= Keypoint text descriptions =
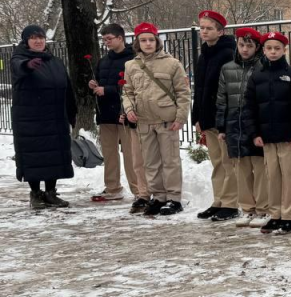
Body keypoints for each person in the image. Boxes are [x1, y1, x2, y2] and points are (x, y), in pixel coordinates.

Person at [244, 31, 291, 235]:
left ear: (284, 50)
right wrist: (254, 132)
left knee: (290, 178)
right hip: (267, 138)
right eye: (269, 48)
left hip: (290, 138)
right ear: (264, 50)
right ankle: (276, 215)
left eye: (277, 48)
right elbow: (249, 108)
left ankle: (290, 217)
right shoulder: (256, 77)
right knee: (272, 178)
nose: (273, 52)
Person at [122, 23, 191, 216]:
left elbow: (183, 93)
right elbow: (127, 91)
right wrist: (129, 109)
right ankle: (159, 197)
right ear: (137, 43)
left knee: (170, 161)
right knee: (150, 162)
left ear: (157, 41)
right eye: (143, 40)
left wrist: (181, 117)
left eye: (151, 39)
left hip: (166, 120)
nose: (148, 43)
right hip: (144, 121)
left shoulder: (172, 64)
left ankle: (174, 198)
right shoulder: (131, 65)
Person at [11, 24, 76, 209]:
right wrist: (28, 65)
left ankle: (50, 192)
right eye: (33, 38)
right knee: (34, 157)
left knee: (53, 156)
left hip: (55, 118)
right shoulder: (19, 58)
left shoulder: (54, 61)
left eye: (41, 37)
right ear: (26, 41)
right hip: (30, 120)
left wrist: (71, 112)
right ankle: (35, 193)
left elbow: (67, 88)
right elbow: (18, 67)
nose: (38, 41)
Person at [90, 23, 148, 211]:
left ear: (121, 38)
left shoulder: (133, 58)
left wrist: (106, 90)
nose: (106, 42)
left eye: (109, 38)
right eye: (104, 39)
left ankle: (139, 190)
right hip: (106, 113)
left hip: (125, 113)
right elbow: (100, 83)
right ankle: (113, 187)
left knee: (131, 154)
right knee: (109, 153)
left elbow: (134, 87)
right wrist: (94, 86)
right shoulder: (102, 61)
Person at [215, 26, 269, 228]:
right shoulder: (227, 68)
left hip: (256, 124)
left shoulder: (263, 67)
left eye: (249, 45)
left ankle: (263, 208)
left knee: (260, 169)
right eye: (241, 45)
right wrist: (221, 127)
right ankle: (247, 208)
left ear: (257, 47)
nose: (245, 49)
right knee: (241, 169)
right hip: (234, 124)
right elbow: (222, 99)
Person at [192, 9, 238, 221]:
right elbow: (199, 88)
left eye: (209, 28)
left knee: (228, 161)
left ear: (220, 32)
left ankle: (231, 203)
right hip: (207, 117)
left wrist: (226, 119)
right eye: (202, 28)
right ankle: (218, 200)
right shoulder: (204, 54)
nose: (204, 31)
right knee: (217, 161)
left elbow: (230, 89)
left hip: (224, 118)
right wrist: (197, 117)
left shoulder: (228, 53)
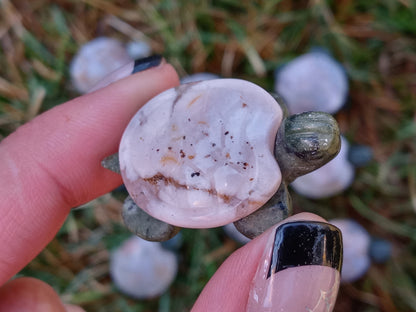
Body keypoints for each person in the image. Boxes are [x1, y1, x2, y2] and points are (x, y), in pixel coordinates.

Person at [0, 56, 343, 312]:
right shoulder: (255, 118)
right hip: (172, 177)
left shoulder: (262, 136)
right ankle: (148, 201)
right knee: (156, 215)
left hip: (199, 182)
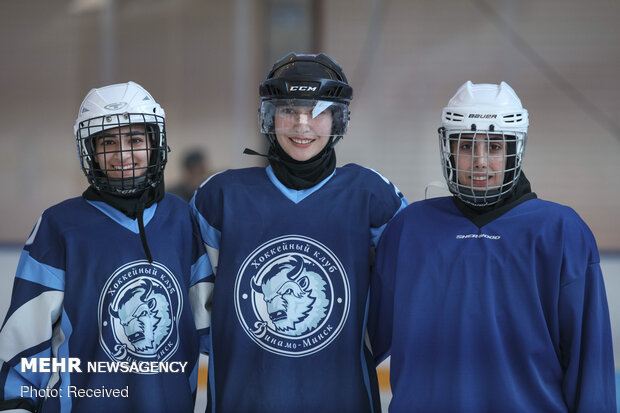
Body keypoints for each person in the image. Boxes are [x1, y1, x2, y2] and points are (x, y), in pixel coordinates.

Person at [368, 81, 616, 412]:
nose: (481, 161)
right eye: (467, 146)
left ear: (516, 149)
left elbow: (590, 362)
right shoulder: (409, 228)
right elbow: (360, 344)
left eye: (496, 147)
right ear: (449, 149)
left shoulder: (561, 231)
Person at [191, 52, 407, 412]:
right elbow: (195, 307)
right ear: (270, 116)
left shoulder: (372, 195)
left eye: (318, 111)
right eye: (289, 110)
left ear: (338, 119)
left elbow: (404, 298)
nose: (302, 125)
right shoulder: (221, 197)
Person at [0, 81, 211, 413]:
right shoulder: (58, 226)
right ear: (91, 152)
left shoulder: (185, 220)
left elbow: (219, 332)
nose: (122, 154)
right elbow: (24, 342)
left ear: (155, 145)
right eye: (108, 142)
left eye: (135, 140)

= How to complete this task =
With the line that contains "left elbow: (590, 362)" as the start, output every line through the end of the entries exactly. Add no other lines.

= Answer space =
left elbow: (590, 362)
right shoulder: (409, 228)
right elbow: (360, 344)
left eye: (496, 147)
right ear: (449, 149)
left shoulder: (561, 231)
Person at [191, 52, 407, 412]:
right elbow: (195, 307)
right ear: (270, 116)
left shoulder: (372, 195)
left eye: (318, 111)
right eye: (289, 110)
left ear: (338, 119)
left elbow: (404, 298)
nose: (302, 125)
right shoulder: (221, 197)
Person at [0, 81, 211, 413]:
right shoulder: (58, 226)
right ear: (91, 152)
left shoulder: (185, 220)
left elbow: (219, 332)
nose: (122, 154)
right elbow: (24, 342)
left ear: (155, 145)
right eye: (108, 142)
left eye: (135, 140)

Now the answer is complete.